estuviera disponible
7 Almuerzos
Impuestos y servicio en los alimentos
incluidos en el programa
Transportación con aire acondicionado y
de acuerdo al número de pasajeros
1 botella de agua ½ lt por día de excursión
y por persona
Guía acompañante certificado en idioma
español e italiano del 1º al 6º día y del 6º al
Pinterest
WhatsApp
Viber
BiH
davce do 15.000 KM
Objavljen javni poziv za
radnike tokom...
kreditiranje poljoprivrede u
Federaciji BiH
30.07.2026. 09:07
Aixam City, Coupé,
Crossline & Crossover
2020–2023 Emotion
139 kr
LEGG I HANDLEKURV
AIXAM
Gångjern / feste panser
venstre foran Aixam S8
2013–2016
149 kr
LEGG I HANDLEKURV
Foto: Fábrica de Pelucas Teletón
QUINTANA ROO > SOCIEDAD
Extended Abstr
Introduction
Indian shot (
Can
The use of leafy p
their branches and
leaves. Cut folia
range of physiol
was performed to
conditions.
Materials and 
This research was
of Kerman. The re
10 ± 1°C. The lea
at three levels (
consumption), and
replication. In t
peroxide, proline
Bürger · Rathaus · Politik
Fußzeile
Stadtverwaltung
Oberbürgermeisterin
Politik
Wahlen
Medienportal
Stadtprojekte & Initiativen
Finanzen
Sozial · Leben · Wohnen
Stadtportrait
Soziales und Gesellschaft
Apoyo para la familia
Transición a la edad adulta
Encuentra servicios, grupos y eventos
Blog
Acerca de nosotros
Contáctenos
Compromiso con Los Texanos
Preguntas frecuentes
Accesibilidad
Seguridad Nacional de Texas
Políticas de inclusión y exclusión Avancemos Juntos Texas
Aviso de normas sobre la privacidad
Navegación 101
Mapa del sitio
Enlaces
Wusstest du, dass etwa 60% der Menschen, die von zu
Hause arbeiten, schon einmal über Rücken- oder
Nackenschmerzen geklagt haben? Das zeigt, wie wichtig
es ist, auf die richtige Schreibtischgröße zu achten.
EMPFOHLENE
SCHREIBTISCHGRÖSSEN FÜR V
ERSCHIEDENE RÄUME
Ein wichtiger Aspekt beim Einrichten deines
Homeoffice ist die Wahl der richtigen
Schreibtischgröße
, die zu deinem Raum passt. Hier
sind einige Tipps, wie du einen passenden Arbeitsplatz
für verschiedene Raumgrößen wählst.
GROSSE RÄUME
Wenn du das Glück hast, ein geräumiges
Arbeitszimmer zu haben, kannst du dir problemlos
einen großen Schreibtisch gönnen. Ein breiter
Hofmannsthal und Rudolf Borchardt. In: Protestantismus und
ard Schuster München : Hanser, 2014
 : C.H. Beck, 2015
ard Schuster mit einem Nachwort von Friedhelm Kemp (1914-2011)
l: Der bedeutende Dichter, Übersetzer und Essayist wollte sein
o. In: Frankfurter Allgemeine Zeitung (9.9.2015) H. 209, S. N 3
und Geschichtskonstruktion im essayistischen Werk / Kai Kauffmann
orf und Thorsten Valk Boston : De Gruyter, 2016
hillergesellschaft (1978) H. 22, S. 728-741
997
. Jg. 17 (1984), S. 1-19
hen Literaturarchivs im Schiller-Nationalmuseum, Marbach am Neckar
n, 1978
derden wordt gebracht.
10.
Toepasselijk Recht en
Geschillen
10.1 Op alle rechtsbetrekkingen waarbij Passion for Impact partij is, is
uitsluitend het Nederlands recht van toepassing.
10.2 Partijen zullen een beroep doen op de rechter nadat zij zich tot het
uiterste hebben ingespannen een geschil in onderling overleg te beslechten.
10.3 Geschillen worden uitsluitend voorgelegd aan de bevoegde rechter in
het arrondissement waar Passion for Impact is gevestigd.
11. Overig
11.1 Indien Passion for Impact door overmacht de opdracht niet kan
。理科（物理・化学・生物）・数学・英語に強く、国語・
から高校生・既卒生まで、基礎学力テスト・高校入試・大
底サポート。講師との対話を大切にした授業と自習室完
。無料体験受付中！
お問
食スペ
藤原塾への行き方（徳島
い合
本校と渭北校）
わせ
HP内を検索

WORK TO BE COMPLETED:
Exactly what appears above must be set down again in full.

WRITTEN RESPONSE:
estuviera disponible
7 Almuerzos
Impuestos y servicio en los alimentos
incluidos en el programa
Transportación con aire acondicionado y
de acuerdo al número de pasajeros
1 botella de agua ½ lt por día de excursión
y por persona
Guía acompañante certificado en idioma
español e italiano del 1º al 6º día y del 6º al
Pinterest
WhatsApp
Viber
BiH
davce do 15.000 KM
Objavljen javni poziv za
radnike tokom...
kreditiranje poljoprivrede u
Federaciji BiH
30.07.2026. 09:07
Aixam City, Coupé,
Crossline & Crossover
2020–2023 Emotion
139 kr
LEGG I HANDLEKURV
AIXAM
Gångjern / feste panser
venstre foran Aixam S8
2013–2016
149 kr
LEGG I HANDLEKURV
Foto: Fábrica de Pelucas Teletón
QUINTANA ROO > SOCIEDAD
Extended Abstr
Introduction
Indian shot (
Can
The use of leafy p
their branches and
leaves. Cut folia
range of physiol
was performed to
conditions.
Materials and 
This research was
of Kerman. The re
10 ± 1°C. The lea
at three levels (
consumption), and
replication. In t
peroxide, proline
Bürger · Rathaus · Politik
Fußzeile
Stadtverwaltung
Oberbürgermeisterin
Politik
Wahlen
Medienportal
Stadtprojekte & Initiativen
Finanzen
Sozial · Leben · Wohnen
Stadtportrait
Soziales und Gesellschaft
Apoyo para la familia
Transición a la edad adulta
Encuentra servicios, grupos y eventos
Blog
Acerca de nosotros
Contáctenos
Compromiso con Los Texanos
Preguntas frecuentes
Accesibilidad
Seguridad Nacional de Texas
Políticas de inclusión y exclusión Avancemos Juntos Texas
Aviso de normas sobre la privacidad
Navegación 101
Mapa del sitio
Enlaces
Wusstest du, dass etwa 60% der Menschen, die von zu
Hause arbeiten, schon einmal über Rücken- oder
Nackenschmerzen geklagt haben? Das zeigt, wie wichtig
es ist, auf die richtige Schreibtischgröße zu achten.
EMPFOHLENE
SCHREIBTISCHGRÖSSEN FÜR V
ERSCHIEDENE RÄUME
Ein wichtiger Aspekt beim Einrichten deines
Homeoffice ist die Wahl der richtigen
Schreibtischgröße
, die zu deinem Raum passt. Hier
sind einige Tipps, wie du einen passenden Arbeitsplatz
für verschiedene Raumgrößen wählst.
GROSSE RÄUME
Wenn du das Glück hast, ein geräumiges
Arbeitszimmer zu haben, kannst du dir problemlos
einen großen Schreibtisch gönnen. Ein breiter
Hofmannsthal und Rudolf Borchardt. In: Protestantismus und
ard Schuster München : Hanser, 2014
 : C.H. Beck, 2015
ard Schuster mit einem Nachwort von Friedhelm Kemp (1914-2011)
l: Der bedeutende Dichter, Übersetzer und Essayist wollte sein
o. In: Frankfurter Allgemeine Zeitung (9.9.2015) H. 209, S. N 3
und Geschichtskonstruktion im essayistischen Werk / Kai Kauffmann
orf und Thorsten Valk Boston : De Gruyter, 2016
hillergesellschaft (1978) H. 22, S. 728-741
997
. Jg. 17 (1984), S. 1-19
hen Literaturarchivs im Schiller-Nationalmuseum, Marbach am Neckar
n, 1978
derden wordt gebracht.
10.
Toepasselijk Recht en
Geschillen
10.1 Op alle rechtsbetrekkingen waarbij Passion for Impact partij is, is
uitsluitend het Nederlands recht van toepassing.
10.2 Partijen zullen een beroep doen op de rechter nadat zij zich tot het
uiterste hebben ingespannen een geschil in onderling overleg te beslechten.
10.3 Geschillen worden uitsluitend voorgelegd aan de bevoegde rechter in
het arrondissement waar Passion for Impact is gevestigd.
11. Overig
11.1 Indien Passion for Impact door overmacht de opdracht niet kan
。理科（物理・化学・生物）・数学・英語に強く、国語・
から高校生・既卒生まで、基礎学力テスト・高校入試・大
底サポート。講師との対話を大切にした授業と自習室完
。無料体験受付中！
お問
食スペ
藤原塾への行き方（徳島
い合
本校と渭北校）
わせ
HP内を検索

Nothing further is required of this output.